Monday Musings With The Crew




  • In August of 1974, a Republican president resigned his office after his complicity in the Watergate affair surfaced.  As is the case with many transgressions, the cover-up was worse than the crime (just like your momma has told you all these years).  The President had ordered high-ranking members of his administration to lie to the American public about the break-in, and proceeded to do the same himself.  Exactly 0 people died as part of the Watergate affair.  In the past 3 weeks, Barack Obama has ordered high ranking administration members (SecState, UN Ambassador, etc) to lie to the American public about the murder of 4 Americans, including a U.S. Ambassador.  Obama has then proceeded to repeat those same lies to the American public himself.  At least Nixon had the courage to do what was best for the country by resigning.  
      
  • Watching Obama 2012 downplay expectations for Wednesday's presidential debate has been quite smirkworthy.  The best part was David Axelrod batting his sad puppy dog eyes at the media while lamenting Obama's lack of time for debate prep.  He's just been too busy "governing the country" according to Axelrod.  Unless blowing off heads of state and hanging with Mr. and Mrs.

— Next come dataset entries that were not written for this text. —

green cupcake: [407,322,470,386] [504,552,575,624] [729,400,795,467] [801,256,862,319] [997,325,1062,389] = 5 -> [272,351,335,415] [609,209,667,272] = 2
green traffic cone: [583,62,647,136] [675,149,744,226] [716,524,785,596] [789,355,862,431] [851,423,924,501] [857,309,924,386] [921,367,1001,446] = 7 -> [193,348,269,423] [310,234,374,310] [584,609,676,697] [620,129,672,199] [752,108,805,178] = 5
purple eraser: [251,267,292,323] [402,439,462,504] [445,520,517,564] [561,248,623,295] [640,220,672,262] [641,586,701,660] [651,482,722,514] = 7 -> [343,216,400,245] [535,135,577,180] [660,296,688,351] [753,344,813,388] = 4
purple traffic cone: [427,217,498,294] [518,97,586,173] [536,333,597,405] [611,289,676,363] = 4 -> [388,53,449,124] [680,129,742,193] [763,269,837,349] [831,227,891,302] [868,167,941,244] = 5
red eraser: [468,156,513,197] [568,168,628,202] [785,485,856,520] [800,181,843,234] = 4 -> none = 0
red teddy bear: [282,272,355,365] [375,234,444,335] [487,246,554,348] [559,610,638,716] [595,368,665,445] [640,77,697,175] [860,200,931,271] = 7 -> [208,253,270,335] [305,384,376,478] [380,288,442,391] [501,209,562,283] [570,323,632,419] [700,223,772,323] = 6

Knowles is "governing the country", I beg to differ Dave.  But hey, it was a funny line.....
    • late update-  John Kerry joined the Obama sympathy club over the weekend, sniffing that it's just not fair that Barry can't properly prepare for the debate, after all "he's got a day job".  
  • Remember Amanda Clayton?  She was the Michigan woman who gained notoriety earlier this year after it was discovered she was receiving food stamps despite having won over $700,000 in the lottery.  Sahib covered her story brilliantly here.   I can hear you now, um...Crew...why are you referring to Ms. Clayton in the past tense?  The answer is....because she was found dead of a drug overdose in a Detroit house over the weekend.  I will not revel in the death of Ms. Clayton, I will only comment that karma is in fact a bitch.
  • Speaking of trips down memory lane, one gas station owner did just that recently.....  Actually the day Obama took office gas was $1.67 at my neighborhood station.

  • Weapons obtained from Holder Arms and Ammo (aka the U.S. Justice Department) have been linked to a 2010 massacre of 16 people in Juarez, Mexico.  Many of the victims were teenagers attending a birthday party.  Speaking of resigning from office......are you listening Mr. Attorney General?  Read more here.

Do you really want to know?
  • Chinese cuisine is was one of my favorites.  That is until I read about the Red Flower Chinese Restaurant in Williamsburg, KY.  The restaurant has been cited for serving road-kill after a customer observed employees wheeling a mangled deer into the kitchen.  The owner's son has admitted to picking up the deer along I-75 outside of town.  The owners claimed they "didn't know we couldn't do that".  Ugh. Maybe the health department should have been concerned about the Red Flower's menu, featuring General Tire's Chicken, Moo Shu Possum, and Crab Raccoon.